The symbols are interleaved, based on the following method, according to the respective number of the audio data symbol. The interleaving format depends on whether a 16-bit or 12-bit quantization is used. The interleave format discussed here is for 16-bit quantization, the most important format.

One 16-bit audio data word indicated as A_i or B_i is converted to two audio data symbols each consisting of 8 bits. The audio data symbol converted from the upper 8 bits of A_i or B_i is expressed as A_iu or B_iu. The audio data symbol converted from the lower 8 bits of A_i or B_i is expressed as A_il or B_il. Note: A stands for the left channel, B for the right channel.

If the audio data symbol is equal to A_iu or A_il, let a = 0.

If the audio data symbol is equal to B_iu or B_il, let a = 1.

If the audio data symbol is equal to A_iu or B_iu, let u = 0.

If the audio data symbol is equal to A_il or B_iu, let u = 1.

Figure 15.11 PCM data interleave format.

Tables 15.5a and b represents an example of the data assignment for both tracks (+ azimuth and – azimuth) respectively, for 16-bit sampled data words.

Subcode

The data subcode capacity is about four times that of a CD and various applications will be available in the future.

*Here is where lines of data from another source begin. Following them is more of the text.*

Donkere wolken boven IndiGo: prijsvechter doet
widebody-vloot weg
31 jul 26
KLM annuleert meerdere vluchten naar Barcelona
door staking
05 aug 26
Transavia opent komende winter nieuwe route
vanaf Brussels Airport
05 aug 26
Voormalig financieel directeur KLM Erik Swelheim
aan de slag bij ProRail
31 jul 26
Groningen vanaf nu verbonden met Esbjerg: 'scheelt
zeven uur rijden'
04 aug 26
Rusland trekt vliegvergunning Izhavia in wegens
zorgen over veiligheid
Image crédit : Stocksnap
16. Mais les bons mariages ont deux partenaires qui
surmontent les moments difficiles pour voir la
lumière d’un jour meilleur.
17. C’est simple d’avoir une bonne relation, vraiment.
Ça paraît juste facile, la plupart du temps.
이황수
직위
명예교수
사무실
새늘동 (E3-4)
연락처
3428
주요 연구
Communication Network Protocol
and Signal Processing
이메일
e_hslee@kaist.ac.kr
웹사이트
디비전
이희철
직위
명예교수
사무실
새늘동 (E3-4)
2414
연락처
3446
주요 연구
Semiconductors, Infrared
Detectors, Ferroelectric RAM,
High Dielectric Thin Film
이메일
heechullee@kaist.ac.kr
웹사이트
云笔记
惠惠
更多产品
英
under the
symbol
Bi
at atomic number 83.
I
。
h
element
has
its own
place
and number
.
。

A subcode format which is essentially the same as the CD subcode format is currently specified for pre-recorded tapes.

The most important control bits, such as the sampling frequency bit and copy inhibit bit, are recorded in the PCM-ID area, so it is impossible to change these bits without rewriting the PCM data. As the PCM data are protected by the main error-correction process, subcodes requiring a high reliability are usefully stored here.

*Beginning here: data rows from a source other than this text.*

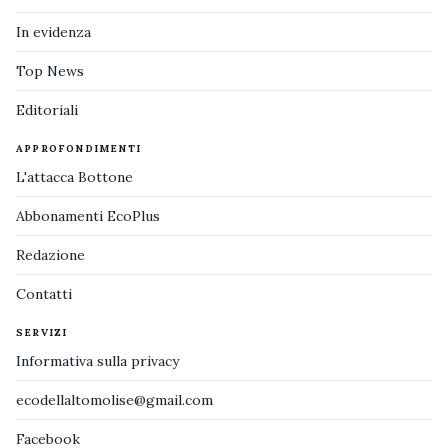
In evidenza
Top News
Editoriali
APPROFONDIMENTI
L'attacca Bottone
Abbonamenti EcoPlus
Redazione
Contatti
SERVIZI
Informativa sulla privacy
ecodellaltomolise@gmail.com
Facebook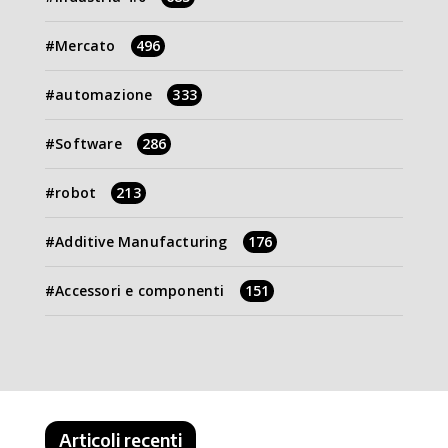
Mercato
496
automazione
333
Software
286
robot
213
Additive Manufacturing
176
Accessori e componenti
151
Articoli recenti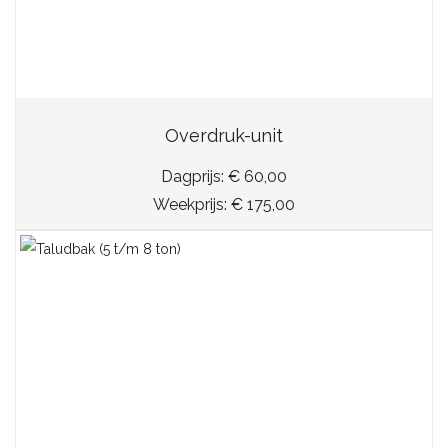
Overdruk-unit
Dagprijs: € 60,00
Weekprijs: € 175,00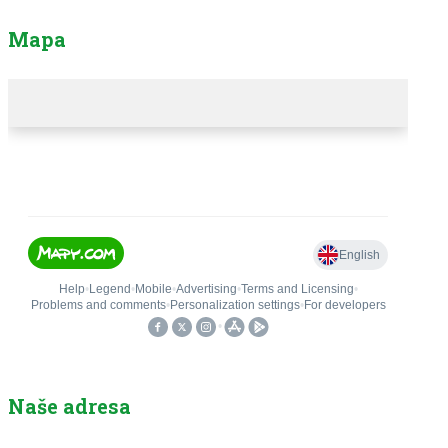
Mapa
Naše adresa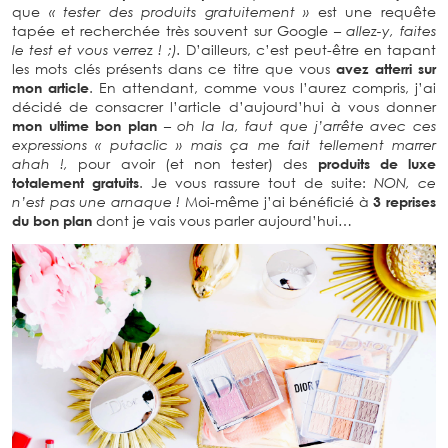
que
« tester des produits gratuitement »
est une requête
tapée et recherchée très souvent sur Google
– allez-y, faites
le test et vous verrez ! ;).
D’ailleurs, c’est peut-être en tapant
les mots clés présents dans ce titre que vous
avez atterri sur
mon article
. En attendant, comme vous l’aurez compris, j’ai
décidé de consacrer l’article d’aujourd’hui à vous donner
mon ultime bon plan
– oh la la, faut que j’arrête avec ces
expressions « putaclic » mais ça me fait tellement marrer
ahah !,
pour avoir (et non tester) des
produits de luxe
totalement gratuits
. Je vous rassure tout de suite:
NON, ce
n’est pas une arnaque !
Moi-même j’ai bénéficié à
3 reprises
du bon plan
dont je vais vous parler aujourd’hui…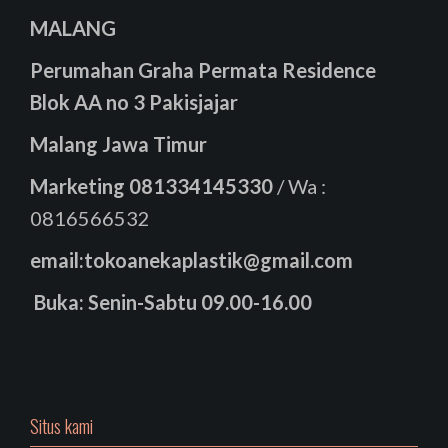
MALANG
Perumahan Graha Permata Residence
Blok AA no 3 Pakisjajar
Malang Jawa Timur
Marketing
081334145330
/ Wa :
0816566532
email:tokoanekaplastik@gmail.com
Buka: Senin-Sabtu 09.00-16.00
Situs kami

Data to allow fast accessing, programme number, time code, etc. are recorded in subcode areas (sub-1 and sub-2) which are located at both ends of the helical tracks. These subcode areas are identical. Figure 15.12 illustrates the sub-1 and sub-2 areas, along with the PCM area containing subcode information.

An example of the subcode area format is shown in Figure 15.13. Data are recorded in a pack format.

Figure 15.14 shows the pack format, and the pack item codes are listed in Table 15.6. All the CD-Q channel subcodes are available to be used.

Each pack block comprises an item code of 4 bits, indicating what information is stored in the pack data area. The item code 0100 indicates that the related pack data is a table of contents (TOC) pack. This TOC is recorded repeatedly throughout the tape, in order to allow high-speed access and search (at 200 times normal speed). Every subcode datablock is controlled by an 8-bit C1 parity word allowing appropriate control of data validity.

Figure 15.12

Figure 15.13 Subcode area format.

Figure 15.14 Pack format.

Subcode data in the subarea can be rewritten or modified independently from the PCM data.

Figure 15.15 shows an example of subcode information for pre-recorded tape. The figure shows the use of different codes and pack data on a tape, such as programme time, absolute time, programme number, etc.

Table 15.5a

Table 15.5b

Figure 15.15

Table 15.6

Item	Mode
0000	No information
0001	Programme time
0010	Absolute time
0011	Running time
0100	TOC
0101	Calendar
0110	Catalogue
0111	ISRC
1000 1110	Reserved
1111	For tape maker

Tape duplication

High-speed duplication of R-DAT tapes can be done by using the magnetic contact printing technique. In this method a master tape of the mirror type is produced on a master tape recorder (Figure 15.16, 1).

The magnetic surfaces of the master tape and the copy tape are mounted in contact with each other on a printing machine, as shown in Figure 15.16 (2).

By controlling the pressure of both tapes between pinch drum and bias head, the magnetizing process is performed, applying a magnetic bias to the contact area. Special tape and a special bias head are required (see Figures 15.17 and 15.18).